Ambika Nigam could have been a number cruncher. After she graduated from the University of Michigan with a degree in economics, she accepted a prestigious financial analyst position at Oppenheimer Funds, where she made the kinds of complicated mathematical models that would make Einstein blush. But, as she sat at her computer manipulating money, Ambika increasingly found herself lusting after Oppenheimer’s sexier, more social marketing division.
Through hard work and networking savvy, Ambika successfully navigated the switch from finance to marketing and became the company’s marketing manager. Now, after a stint at OgilvyOne and a Master’s degree in strategic communications from Columbia, Ambika has strayed even further from finance as a business designer at one of the industry’s hottest design firms, IDEO. But, despite its differences from her original plans, Ambika says that working at IDEO has been one of the most fulfilling experiences of her career. Read on to find out how you too can live your professional passion – whether it was in your plans or not!
Q: What did you study in college and why?
A: I studied econ at the University of Michigan. I wanted to study something that would give me a strong foundation in analytical skills, but also something that offered some versatility.

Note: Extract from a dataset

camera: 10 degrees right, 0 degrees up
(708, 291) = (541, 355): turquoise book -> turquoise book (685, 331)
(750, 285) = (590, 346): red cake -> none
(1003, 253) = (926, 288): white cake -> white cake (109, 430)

Q: You started as a financial analyst at Oppenheimer Funds and then became a marketing manager. What steps did you take to earn that promotion?

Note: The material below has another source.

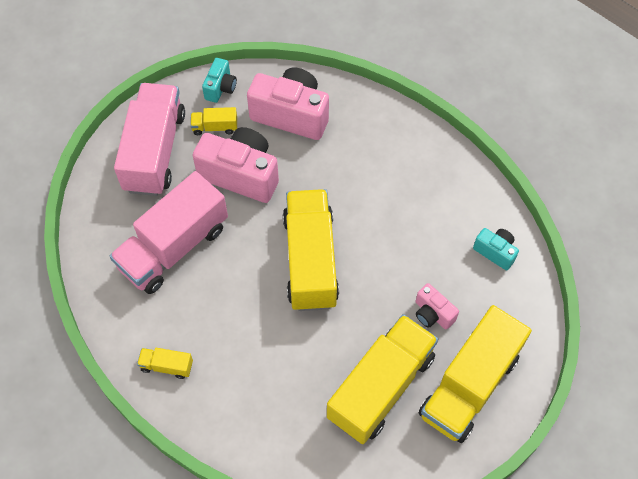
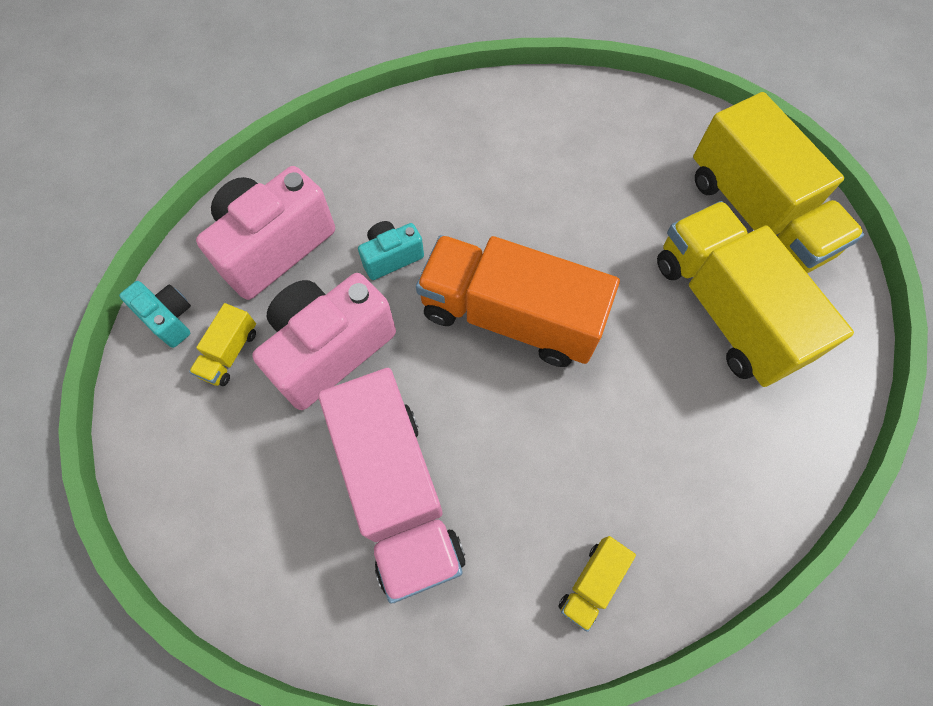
camera: 65 degrees left, 5 degrees up
(154, 151) = (216, 457): pink truck -> none
(310, 260) = (510, 316): yellow truck -> orange truck
(432, 314) = (647, 212): pink camera -> none
(495, 252) = (594, 116): turquoise camera -> turquoise camera (391, 257)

A: As an analyst, I was in charge of financial models, new products and for acting as a liaison with other departments. In that position, I was able to build strong relationships and trust with my colleagues in other departments, and the head of the marketing group became my mentor.
I naturally gravitated towards marketing because it was more gregarious and required more of a team structure than my financial analyst position. I though, if I really like marketing, how can I apply it more in my job? That’s why I began to look at other departments.
Q: Why did you decide to pursue a Master’s at Columbia?
A: I started thinking about what I was really passionate about. I loved marketing, so I wanted to really hone the craft. The Master’s program at Columbia was a really great way to do that.
I wanted to do a program that would help me answer questions about myself: what do I want to do? What am I passionate about? It was great to get exposure to different people and learn about different facets of marketing because it forced me to be more introspective about what I was really excited about.
Q: How has the Master’s helped you reach your career goals? Do you feel like you’ve learned more from that program or from real world experience?
A: I use skills from both my job and my Master’s program. The Master’s really helped me develop my point of view. It helped me clarify my goals.
Q: You’ve been a financial analyst, a marketing manager and an associate director of marketing strategy. Now you’re a business designer. How did you know when it was time to make a career change?
A: I knew it was time for a change when the challenges became too familiar. I wanted to stretch myself more. It’s that bittersweet feeling of enjoying being comfortable and confident in a job but needing to grow.
Q: How did you find the confidence to make those big changes?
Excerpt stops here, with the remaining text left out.